С этой точки зрения, создавать вокруг истребления евреев жертвенный ореол, пользуясь термином «холокост»[216], — непростихельная историческая слепота. Преследуемый нацистами еврей прекрасно подходит на роль записного антагониста биополитической власти новейшего времени, являя собой, таким образом, безусловный образец homo sacer, то есть жизни, подлежащей убийству, но не подлежащей жертвоприношению. Как мы увидим далее, убийство еврея не может быть определено ни как смертная казнь, ни как жертвоприношение, но как простое осуществление «возможности быть убитым», которая принадлежит самой сущности еврея. Эту истину тяжело принять самим жертвам геноцида, однако мы должны иметь мужество не скрывать ее за священными покровами и обязаны признать, что евреи не были уничтожены в ходе безумного гигантского всесожжения, но в буквальном соответствии со словами Гитлера «передавлены как блохи», то есть именно как всего лишь голая жизнь.

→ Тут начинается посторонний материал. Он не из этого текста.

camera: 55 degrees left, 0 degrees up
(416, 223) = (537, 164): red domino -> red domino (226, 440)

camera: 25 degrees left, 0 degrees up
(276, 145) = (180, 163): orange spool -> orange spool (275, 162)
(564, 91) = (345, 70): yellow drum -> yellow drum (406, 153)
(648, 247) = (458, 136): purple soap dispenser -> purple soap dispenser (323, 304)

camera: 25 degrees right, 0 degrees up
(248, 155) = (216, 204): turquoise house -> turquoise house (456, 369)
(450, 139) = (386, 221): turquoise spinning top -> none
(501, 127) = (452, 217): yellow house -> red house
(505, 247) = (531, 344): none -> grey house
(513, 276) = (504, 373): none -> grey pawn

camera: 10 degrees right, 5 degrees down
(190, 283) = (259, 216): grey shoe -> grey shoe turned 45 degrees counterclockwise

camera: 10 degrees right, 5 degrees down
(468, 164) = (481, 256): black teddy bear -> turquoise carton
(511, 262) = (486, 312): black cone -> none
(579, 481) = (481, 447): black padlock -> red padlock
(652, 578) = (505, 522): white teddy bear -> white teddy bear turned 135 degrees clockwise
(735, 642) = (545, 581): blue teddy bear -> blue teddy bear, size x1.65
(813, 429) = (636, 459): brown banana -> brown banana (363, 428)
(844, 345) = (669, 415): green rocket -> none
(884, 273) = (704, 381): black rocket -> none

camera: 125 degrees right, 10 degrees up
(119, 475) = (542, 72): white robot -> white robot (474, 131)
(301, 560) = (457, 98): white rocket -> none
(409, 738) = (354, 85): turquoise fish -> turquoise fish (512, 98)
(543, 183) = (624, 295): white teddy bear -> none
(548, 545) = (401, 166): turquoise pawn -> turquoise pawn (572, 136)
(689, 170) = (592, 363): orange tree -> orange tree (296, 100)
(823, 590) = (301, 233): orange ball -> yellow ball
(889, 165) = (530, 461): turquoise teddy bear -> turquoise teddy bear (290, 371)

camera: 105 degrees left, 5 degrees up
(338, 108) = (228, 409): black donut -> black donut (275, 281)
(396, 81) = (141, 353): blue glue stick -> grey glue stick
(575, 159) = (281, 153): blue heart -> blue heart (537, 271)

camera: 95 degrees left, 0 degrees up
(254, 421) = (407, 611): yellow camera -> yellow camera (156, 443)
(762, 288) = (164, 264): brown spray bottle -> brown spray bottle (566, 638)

Уничтожение евреев следует помещать не в правовое и не в религиозное, а в биополитическое измерение.

Если главным действующим лицом нашего времени оказывается жизнь, не подлежащая жертвоприношению, которая в то же время оказывается не защищенной от смерти в невиданных прежде масштабах, то обнаженность жизни homo sacer приобретает для нас особенное значение. Священное образует некую подвижную и неустранимую зону внутри самой современной политики, которая постепенно смещается, захватывая все более обширные и плохо различимые области, смыкаясь в итоге с биологической жизнью граждан. Если сегодня уже больше не существует такой фигуры, которую мы могли бы однозначно определить как homo sacer, то, возможно, это происходит оттого, что все мы — потенциальные homines sacri.